I uwaga - następny szok Robert Sean Leonard na 30. Oprócz Stowarzyszenia Umarłych Poetów nie ma właściwie nic sensownego w czym zagrał. Kolejny znak Housemani. Niedawno Jennifer Morrison była 2 na liście kobiet, teraz też nie wiadomo co robi w pierwszej setce.
Jak Hugh Laurie był gdzieś na tyłach setki dało się to znieść, a teraz? Come on. Teraz wszyscy powtarzają cwaniackie teksty, udają inteligentnych. Aż napawa mnie to obrzydzeniem, do mojego ulubionego serialu. Właściwie to sam Dr House stracił na jakości przez to wszystko.
"Jak Hugh Laurie był gdzieś na tyłach setki dało się to znieść, a teraz?
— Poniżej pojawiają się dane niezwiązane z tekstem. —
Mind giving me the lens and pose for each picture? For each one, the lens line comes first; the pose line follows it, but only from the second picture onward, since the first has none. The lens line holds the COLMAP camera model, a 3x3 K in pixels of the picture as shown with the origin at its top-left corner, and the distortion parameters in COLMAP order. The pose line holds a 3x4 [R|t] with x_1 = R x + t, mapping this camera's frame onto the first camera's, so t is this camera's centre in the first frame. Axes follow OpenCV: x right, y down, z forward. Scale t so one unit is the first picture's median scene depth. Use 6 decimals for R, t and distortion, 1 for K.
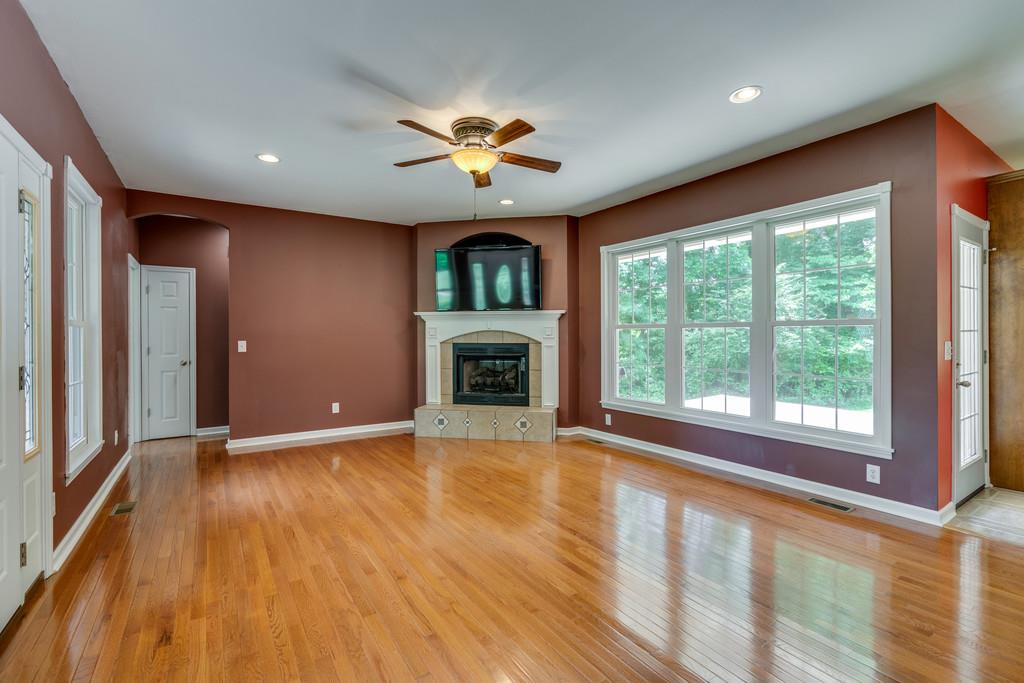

Come on. Teraz wszyscy powtarzają cwaniackie teksty, udają inteligentnych.
Aż napawa mnie to obrzydzeniem, do mojego ulubionego serialu. Właściwie to
sam Dr House stracił na jakości przez to wszystko. "
zgadzam się z tobą w 100%!
sam mam takie odczucia. ja zacząłem oglądać house'a jakiś miesiąć/2 mieś.
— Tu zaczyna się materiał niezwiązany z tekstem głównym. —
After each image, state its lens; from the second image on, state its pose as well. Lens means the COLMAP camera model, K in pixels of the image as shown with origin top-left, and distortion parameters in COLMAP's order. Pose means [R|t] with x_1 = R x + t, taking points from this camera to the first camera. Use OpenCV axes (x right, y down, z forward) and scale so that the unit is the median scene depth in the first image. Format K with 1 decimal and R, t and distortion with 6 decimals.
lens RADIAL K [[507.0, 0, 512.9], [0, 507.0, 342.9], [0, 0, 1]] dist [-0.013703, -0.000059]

przed premierą w Polsce i podzielam twoje zdanie
Równiez oglądam House'a mniej-więcej od pół roku. Jennifer Morrison rzeczywiście nie powinna być nawet w pierwszej setce najlepszych aktorek bo oprócz House widziałam ją w głównej roli tylko w filmie o księżnej Dianie.
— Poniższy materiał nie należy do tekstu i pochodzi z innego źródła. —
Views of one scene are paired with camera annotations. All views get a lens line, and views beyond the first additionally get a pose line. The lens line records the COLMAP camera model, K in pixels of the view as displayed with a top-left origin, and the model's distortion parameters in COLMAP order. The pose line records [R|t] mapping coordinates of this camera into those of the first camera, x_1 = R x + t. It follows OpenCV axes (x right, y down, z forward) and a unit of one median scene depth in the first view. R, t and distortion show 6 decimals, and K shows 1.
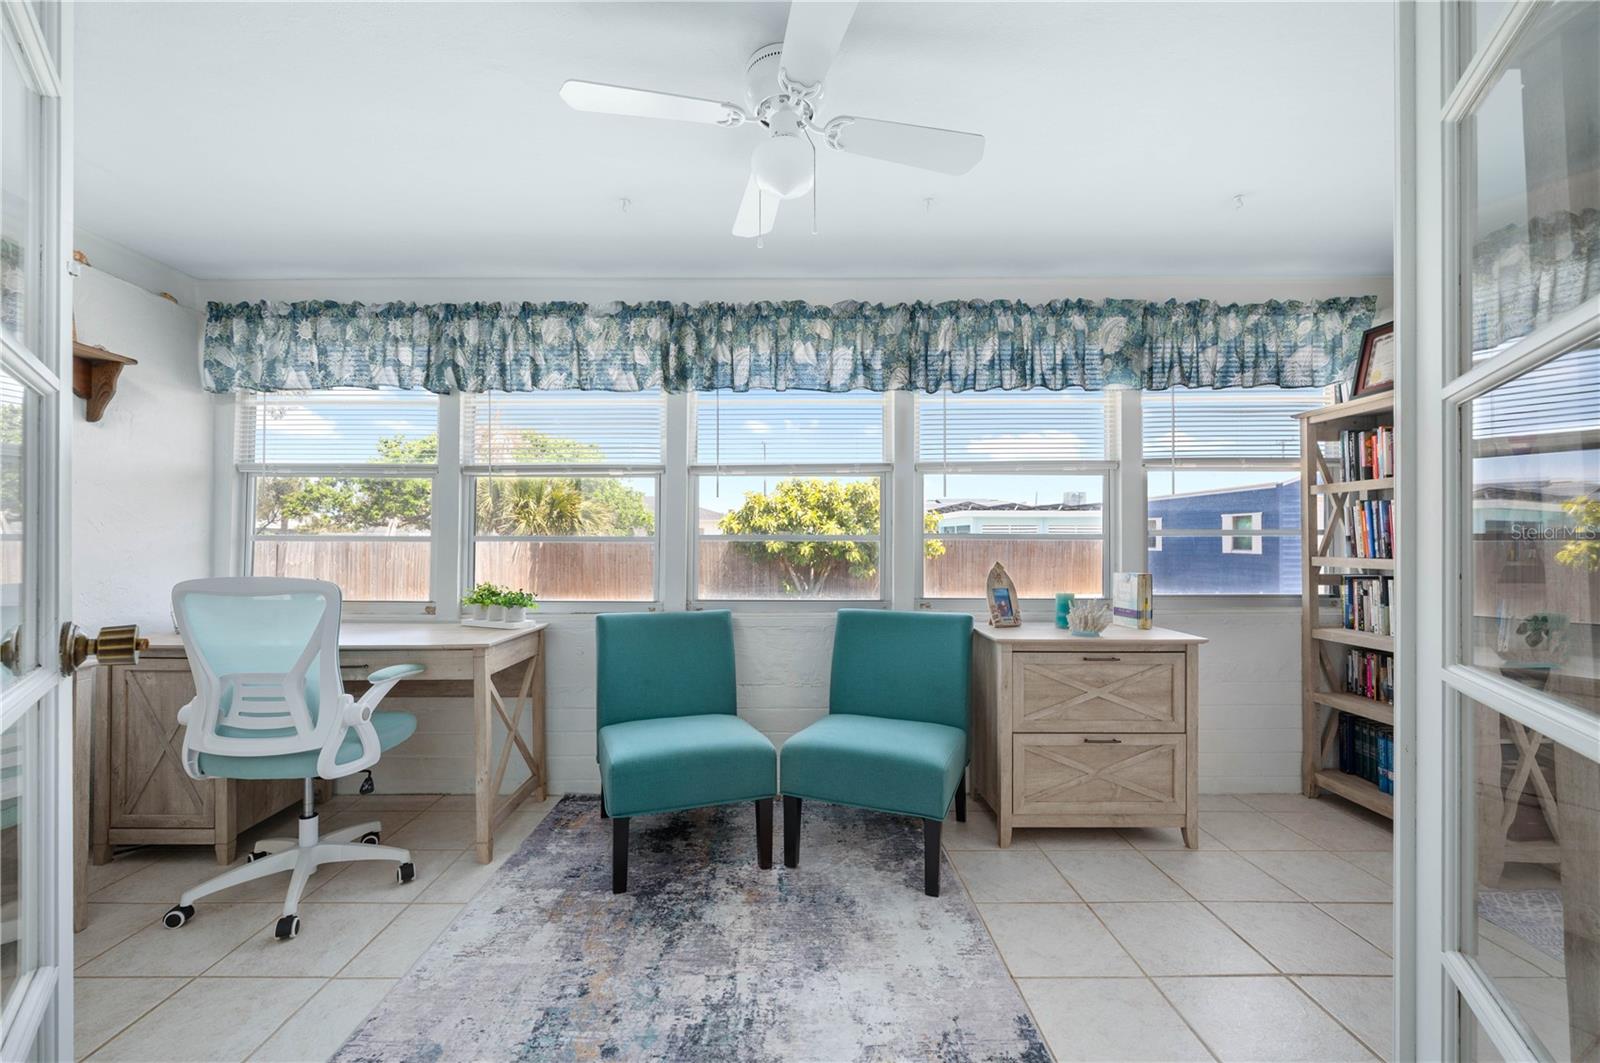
lens RADIAL K [[648.5, 0, 793.5], [0, 648.5, 542.5], [0, 0, 1]] dist [0.000774, 0.000163]
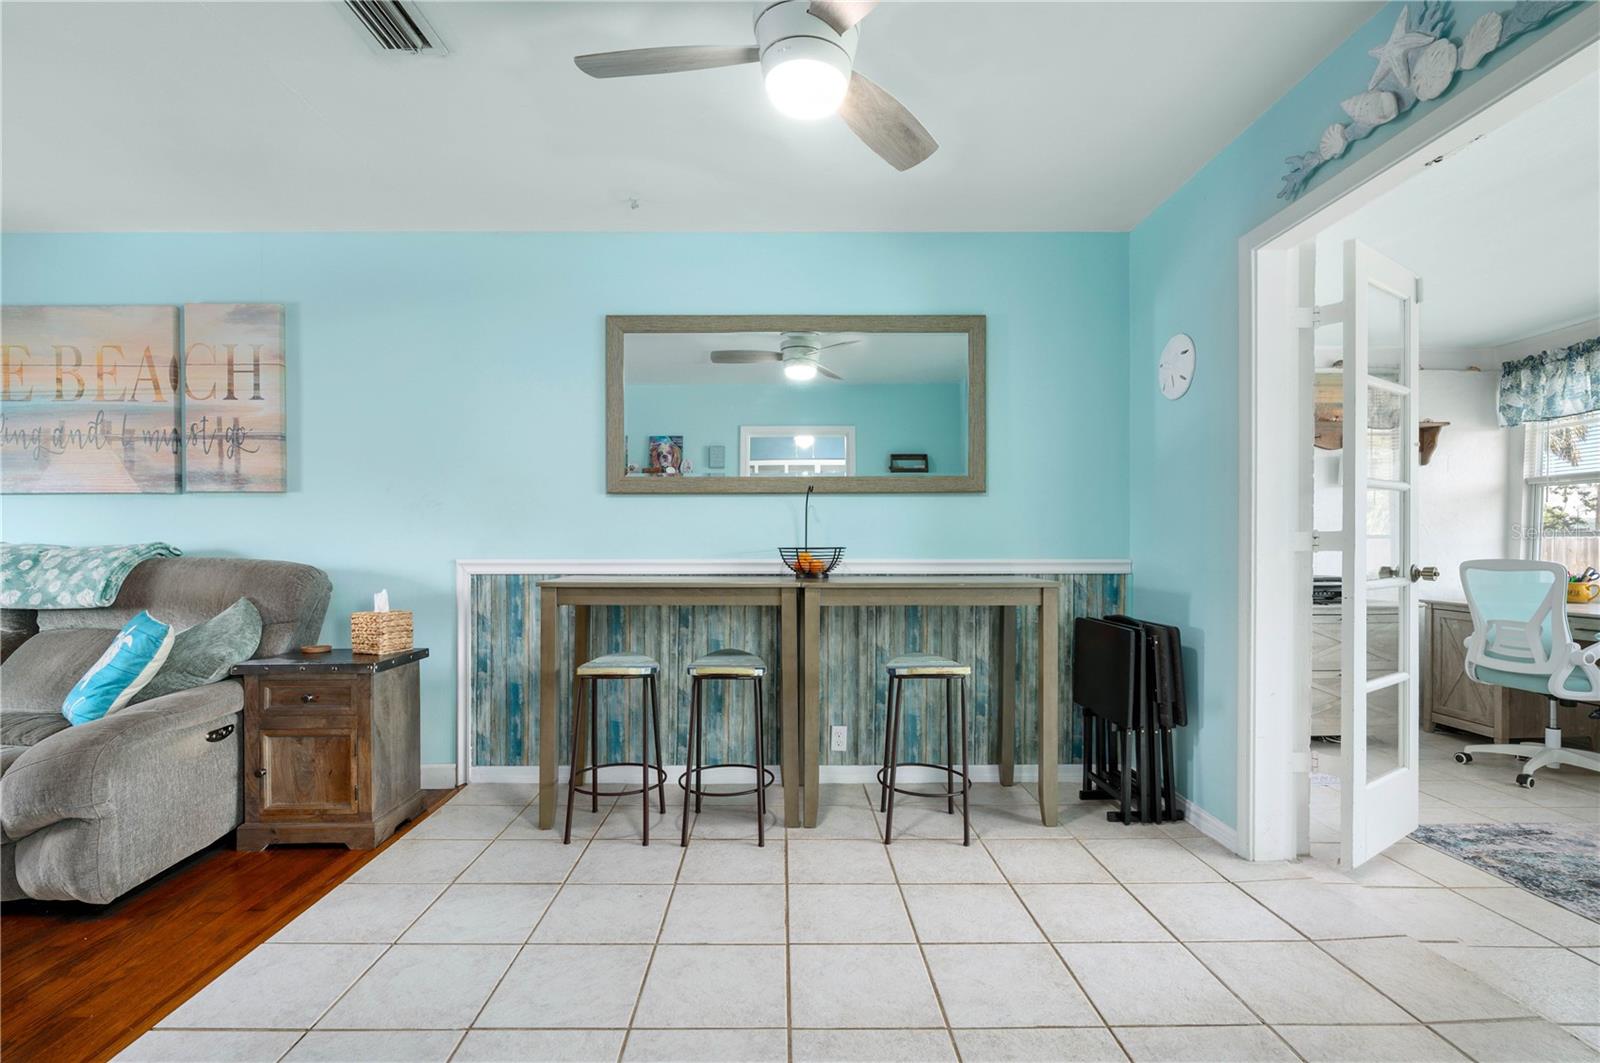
lens RADIAL K [[740.9, 0, 772.2], [0, 740.9, 551.3], [0, 0, 1]] dist [0.000590, 0.000389]
pose [[-0.005278, 0.007473, -0.999958, 0.788814], [0.006496, 0.999951, 0.007439, 0.006506], [0.999965, -0.006457, -0.005327, -0.626534]]
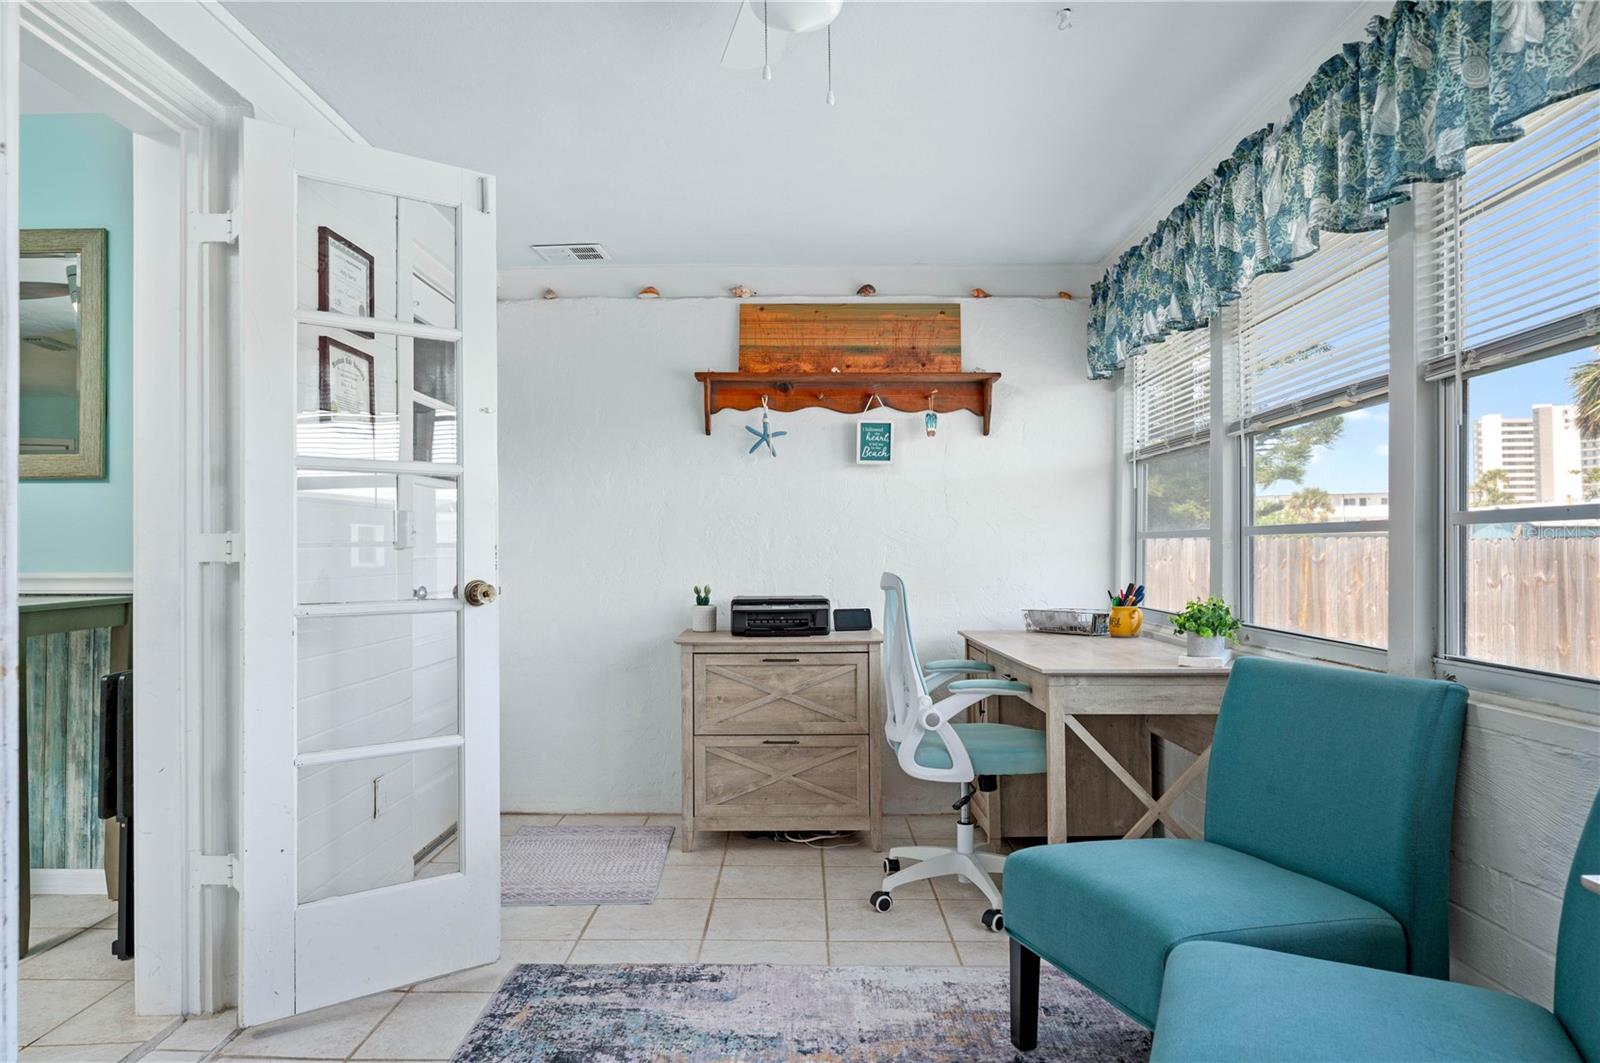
lens RADIAL K [[1045.0, 0, 761.9], [0, 1045.0, 535.1], [0, 0, 1]] dist [0.000515, -0.000430]
pose [[-0.036667, -0.017011, -0.999183, 0.730872], [0.007350, 0.999823, -0.017291, 0.015571], [0.999301, -0.007978, -0.036535, 0.667378]]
Dotychczas nie spotkałam się jeszcze z osobą, która powtarzałaby teksty House'a, bo w moim środowisku stosunkowo mało osób go ogląda, bo po co oglądać starego, zgorzkniałego dziada? (tak jak to oni powiedzieli)
Widziałam Hugh Laurie'go w "101 dalmatyńczyków", "Dr. House" i "Czarna Żmija" i wszystkie jego role odegrane w tych filmach i serialach bardzo mi się podobały.
A Housemania rzeczywiście zaczyna się na tym świecie, a ja mam małą nadzieję, że nie będzie to mania typu "I LOVE TWILIGHT!".
Pozdrawiam. :)
To forum to już przez idiotów na prawdę schodzi na psy. Kiedyś byli atrakcją, teraz są plagą. Normalnie, jakby z Zoo uciekły małpy.
Spójrzcie co jest w pierwszej dziesiątce - Kellan Lutz :?
nie warto zwracać na to uwagę, ponieważ te rankingi są bardzo niewymierne. większość głosów oddają napalone na wszytko co modne 13nastki...
Po części popieram Mr. Phantoma i to co napisał o fanach House'a.
Również oglądałam ten serial zanim jeszcze ktokolwiek na szerszą skalę o nim w Polsce słyszał. Wkręciłam w niego moich znajomych. Ba, założyłam nawet forum o tym serialu, na którym na początku jego istnienia nie było więcej niż dwadzieścia osób. I niestety, smutna to prawda, ale kiedy ten serial nie był jeszcze popularny, ludzie go oglądający nie byli tak skretyniali jak Ci teraz.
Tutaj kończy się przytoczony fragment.